● Directions:
1 > Retype the passage of the container ID discussion between "However, based on" and "of a mixup.", inclusive.
2 > In the container ID discussion, what could be used as an identifier if containers have at minimum a unique mount namespace?
3 > Continue the container ID discussion from the point where it stops.

── Passage for review

Yep.  I still don't see how a container not creating a unique PID
namespace presents a challenge here as the unique information would be
taken from the initial PID namespace.

However, based on some off-list discussions I expect this is going to
be a non-issue in the next proposal.

>> Regardless, I do worry that using a PID could potentially be a bit
>> racy once we start jumping between kernel and userspace (audit
>> configuration, logs, etc.).
>
> How do you think this could be racy?  An event happenning before or as
> the container has been defined?

It's racy for the same reasons why we have the pid struct in the
kernel.  If the orchestrator is referencing things via a PID there is
always some danger of a mixup.

>> > If containers have at minimum a unique mount namespace then the root path
>> > dentry inode device and inode number could be used, but there are likely better
>> > identifiers.  Again, there may be container orchestrators that don't use a
>> > unique mount namespace per container and that imposing this will cause
>> > challenges.
>> >
>> > I expect there are similar examples for each of the other namespaces.
>>
>> The PID case is a bit unique as each process is going to have a unique
>> PID regardless of namespaces, but even that has some drawbacks as
>> discussed above.  As for the other namespaces, I agree that we can't
>> rely on them (see my earlier comments).
>
> (In general can you specify which earlier comments so we can be sure to
> what you are referring?)

Really?  How about the race condition concerns.  Come on Richard ...

────
── Dataset entries

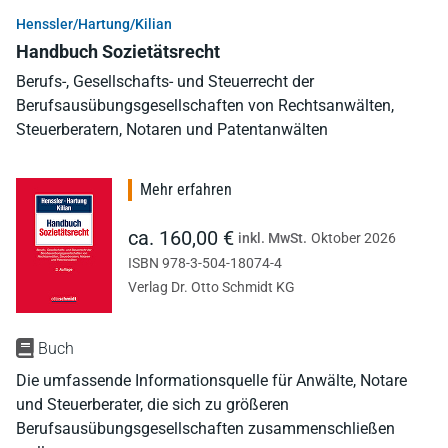
Henssler/Hartung/Kilian
Handbuch Sozietätsrecht
Berufs-, Gesellschafts- und Steuerrecht der
Berufsausübungsgesellschaften von Rechtsanwälten,
Steuerberatern, Notaren und Patentanwälten
Mehr erfahren
ca. 160,00 €
inkl. MwSt.
Oktober 2026
ISBN 978-3-504-18074-4
Verlag Dr. Otto Schmidt KG
Buch
Die umfassende Informationsquelle für Anwälte, Notare
und Steuerberater, die sich zu größeren
Berufsausübungsgesellschaften zusammenschließen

────

● Answers by item:
1 >
However, based on some off-list discussions I expect this is going to
be a non-issue in the next proposal.

>> Regardless, I do worry that using a PID could potentially be a bit
>> racy once we start jumping between kernel and userspace (audit
>> configuration, logs, etc.).
>
> How do you think this could be racy?  An event happenning before or as
> the container has been defined?

It's racy for the same reasons why we have the pid struct in the
kernel.  If the orchestrator is referencing things via a PID there is
always some danger of a mixup.

2 > The root path dentry inode device and inode number.

3 >
>> > If we could pick one namespace type for consensus for which each container has
>> > a unique instance of that namespace, we could use the dev/ino tuple from that
>> > namespace as had originally been suggested by Aristeu Rozanski more than 4
>> > years ago as part of the set of namespace IDs.  I had also attempted to
>> > solve this problem by using the namespace' proc inode, then switched over to
>> > generate a unique kernel serial number for each namespace and then went back to
>> > namespace proc dev/ino once Al Viro implemented nsfs:
>> >         v1      https://lkml.org/lkml/2014/4/22/662
>> >         v2      https://lkml.org/lkml/2014/5/9/637
>> >         v3      https://lkml.org/lkml/2014/5/20/287
>> >         v4      https://lkml.org/lkml/2014/8/20/844
>> >         v5      https://lkml.org/lkml/2014/10/6/25
>> >         v6      https://lkml.org/lkml/2015/4/17/48
>> >         v7      https://lkml.org/lkml/2015/5/12/773
>> >
>> > These patches don't use a container ID, but track all namespaces in use for an
>> > event.  This has the benefit of punting this tracking to userspace for some
>> > other tool to analyse and determine to which container an event belongs.
>> > This will use a lot of bandwidth in audit log files when a single
>> > container ID that doesn't require nesting information to be complete
>> > would be a much more efficient use of audit log bandwidth.
>>
>> Relying on a particular namespace to identify a containers is a
>> non-starter from my perspective for all the reasons previously
>> discussed.
>
> I'd rather not either and suspect there isn't much danger of it, but if
> it is determined that there is one namespace in particular that is a
> minimum requirement, I'd prefer to use that nsID instead of creating an
> additional ID.
>
>> > If we rely only on the setting of arbitrary container names from userspace,
>> > then we must provide a map or tree back to the initial audit domain for that
>> > running kernel to be able to differentiate between potentially identical
>> > container names assigned in a nested container system.  If we assign a
>> > container serial number sequentially (atomic64_inc) from the kernel on request
>> > from userspace like the sessionID and log the creation with all nsIDs and the
>> > parent container serial number and/or container name, the nesting is clear due
>> > to lack of ambiguity in potential duplicate names in nesting.  If a container
>> > serial number is used, the tree of inheritance of nested containers can be
>> > rebuilt from the audit records showing what containers were spawned from what
>> > parent.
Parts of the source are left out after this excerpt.